Сказав эти слова, он опустился на свое ложе, изнуренный волнением и был унесен из рощи в глубоком молчании, прерываемом только глухими рыданиями тех, кто не смог сдержать своих чувств. Много смелых, бывалых воинов боролись напрасно, чтобы удержать слезы, которые катились по их загорелым щекам; хотя другие хмурили брови, стискивали зубы, извлекали сабли и выражали все признаки подавляемой ярости и негодования.
После того, как пролетело несколько минут, когда тон чувства снизился, один взрыв оваций разорвал воздух, и отразился дальше и шире через леса, и, будучи отраженным от горы к горе, казалось, сильно сотрясал сами горы.
Речи были также произнесены старейшинами почти всех соседних племен Черкесии, независимо от тех, которые вели кочевую жизнь, тюрками, ногайскими татарами, калмыками и т. д., все выразили самые дружеские чувства к общему делу и клялись обеспечить их независимость в любом случае.
Я должен признаться, что сам вид всей ассамблеи вместе с воодушевленными речами этих простых горцев, произвел на меня сильное впечатление. Это усиливалось их патриотическим духом, любовью к свободе, романтическим обликом страны и характерным одеянием мужчин с их рыцарскими доспехами; в то время как женщины, облаченные в их длинные падающие вуали, двигались среди толпы, напоминали так сильно ангелов, посланных, чтобы возбудить их на доблестные поступки.
Вся сцена напоминала мне о том, чем, возможно, была Швейцария во время героической борьбы своих сыновей против выученных легионов могущественного дома Габсбургов: и когда я наблюдал мирные, скромные дома и пастушеские поля вокруг меня, я проклинал из глубины души, что отвратительное стремление приносит страдания; ни горы, ни лощины, ни бесплодные скалы не были защищены от злой воли. Как глубоко, затем, мы должны сочувствовать судьбе этого несчастного народа, столь долго подверженного всем видам разрушений! Действительно, это совершенно ужасно смотреть на ужасную силу, против которой эта горстке людей собирается бороться, особенно в настоящий момент, когда, будучи в мире со всеми, все силы этой могущественной нации направлены в эту точку, подстрекаемые и привлекаемые к участию сотнями несостоятельных аристократов и безденежных командиров, которые жаждут обладания их красивыми горами и плодородными равнинами.
Не говоря уж о страшном превосходстве в численности и изобильном снабжении всеми предметами войны, которыми обладают русские, — что противопоставляют этому бесстрашные горцы? Ничего, кроме горных стен и смелых мечей: пушками они, можно сказать, очень бедны и не часто порох есть в их мушкетах.

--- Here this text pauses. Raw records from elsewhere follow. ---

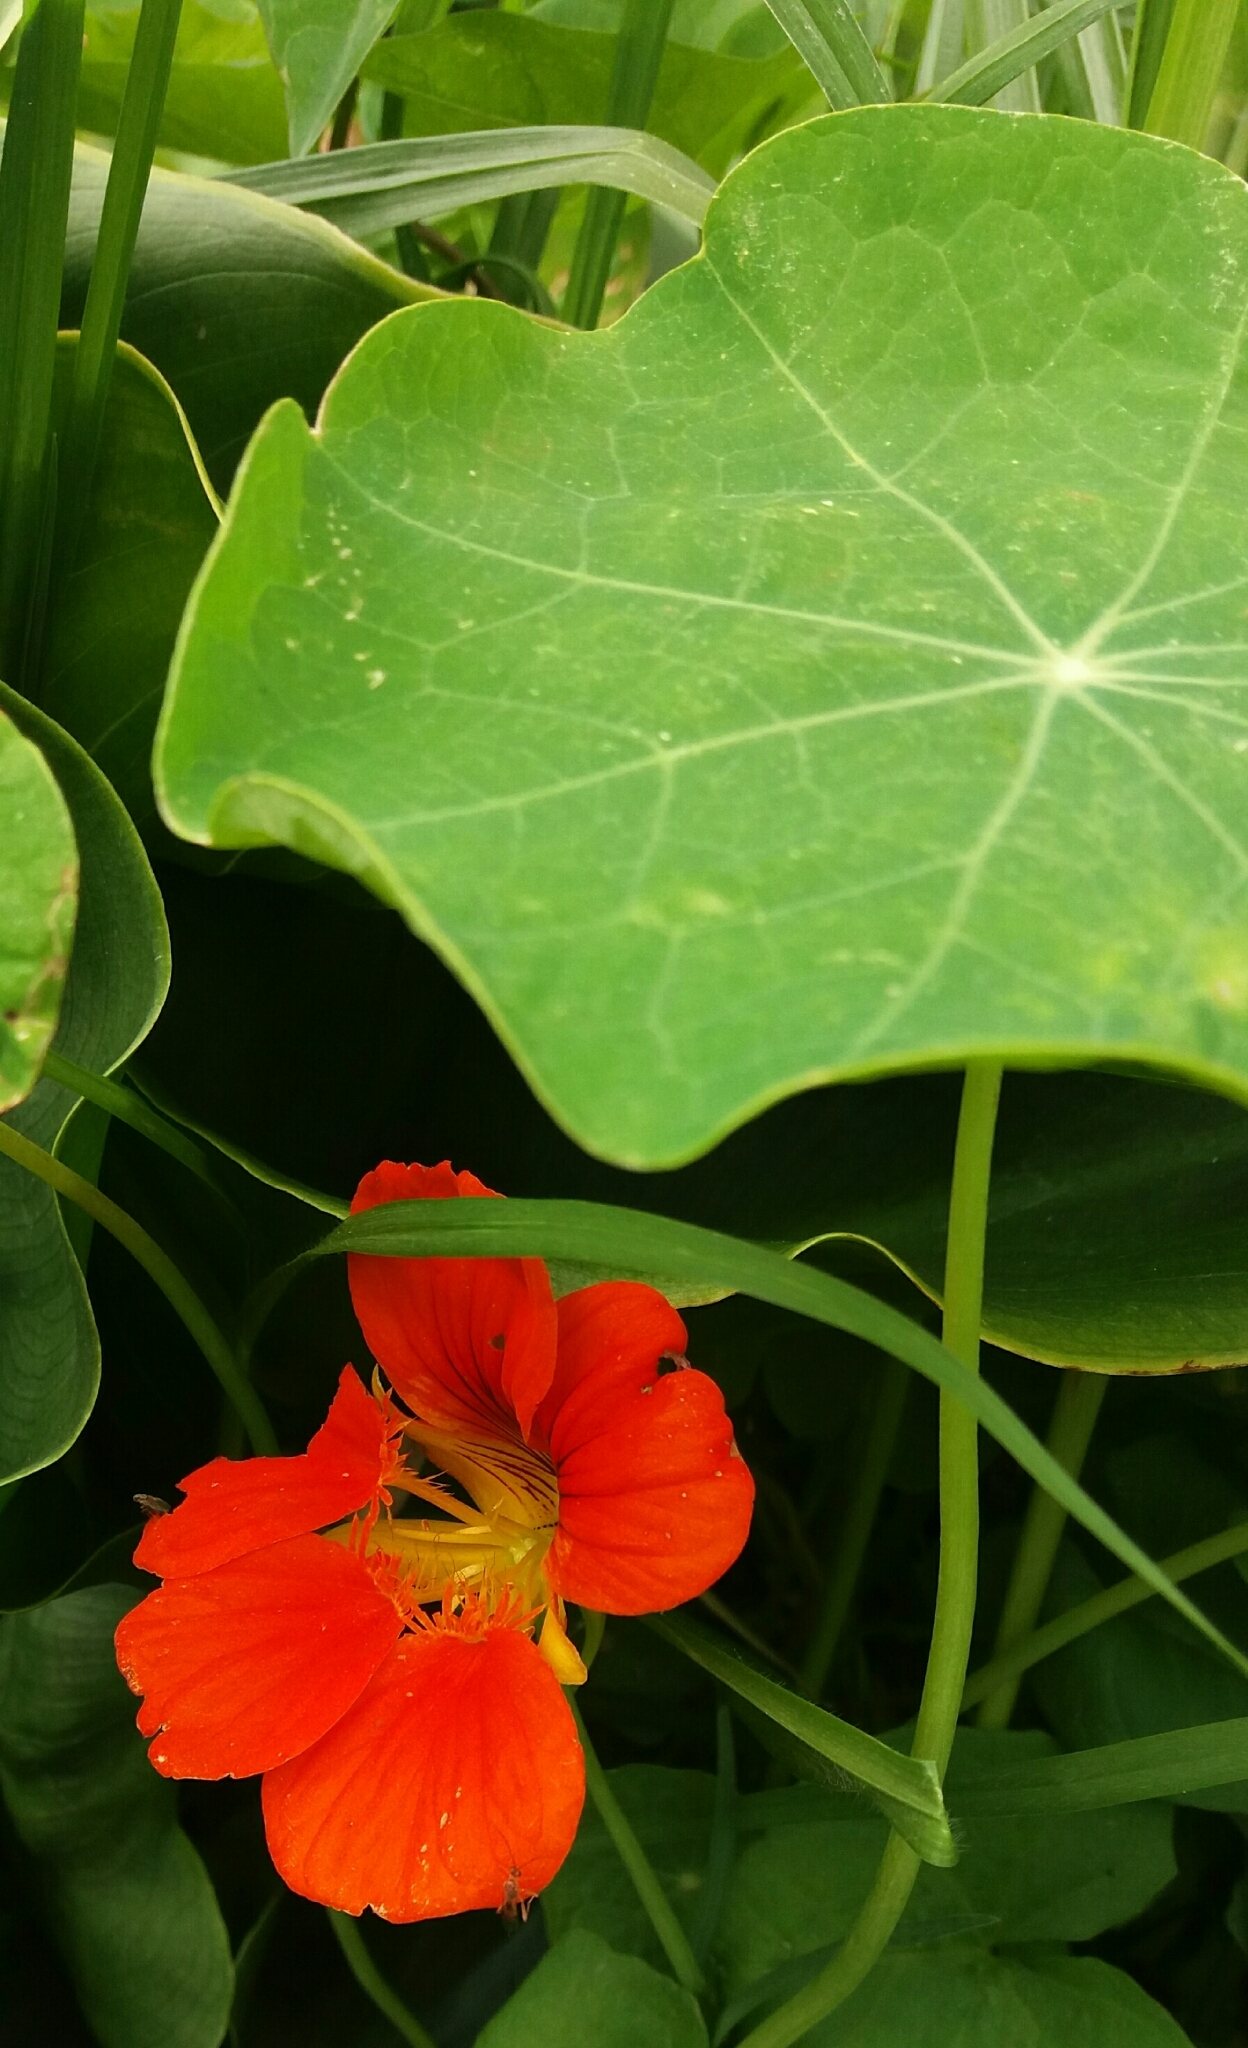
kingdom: Plantae
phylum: Tracheophyta
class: Magnoliopsida
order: Brassicales
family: Tropaeolaceae
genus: Tropaeolum
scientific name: Tropaeolum majus
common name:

И это только не единственные неудобства, с которыми они сталкиваются: половина мужчин без мушкетов и большое число оставшихся некому чинить. Штык вообще неизвестен, сабля и кинжал, фактически, — универсальное оружие.
Как вы можете предполагать, в стране, подобной этой, не существует регулярной армии, каждый мужчина в зависимости от своего собственного вкуса и финансов обеспечивает себя военным снаряжением; следовательно, в одном месте мы видим солдата, вооруженного длинным ружьем, в другом — коротким; и тысячи вместо мушкета обязаны брать копье и лук,и стрелу. Тем не менее, последнее оружие из-за природы страны и их опыта в его использовании является самым эффективным и сильно пугает русских не только из-за смертельной раны, которую неизменно наносит удар стрелы, но также из-за того, что они не могут сказать, откуда им угрожают. Несколько присутствующих вождей, действительно, было обеспечено самыми примитивными железными ружьями их собственного производства размером 3—4 ствола, сделанных в виде мушкетов, которые они носят с собой во время их партизанских вылазок на конях.
Этому новому улучшению в искусстве войны среди черкесов они обязаны советам дружественного иностранца; и если его лучше сделать и использовать, оно могло бы стать самым значительным оружием в защите их перевалов от наступления врага. Дуло покоится на 2-х палках, пересекающих друг друга на вершине оружия; и, если стрелять от плеча, подобно обычному мушкету, они в состоянии поразить самую страшную цель; ибо следует помнить, черкес убого снабжен амуницией и, следовательно, никогда не стреляет без уверенности в будущей жертве.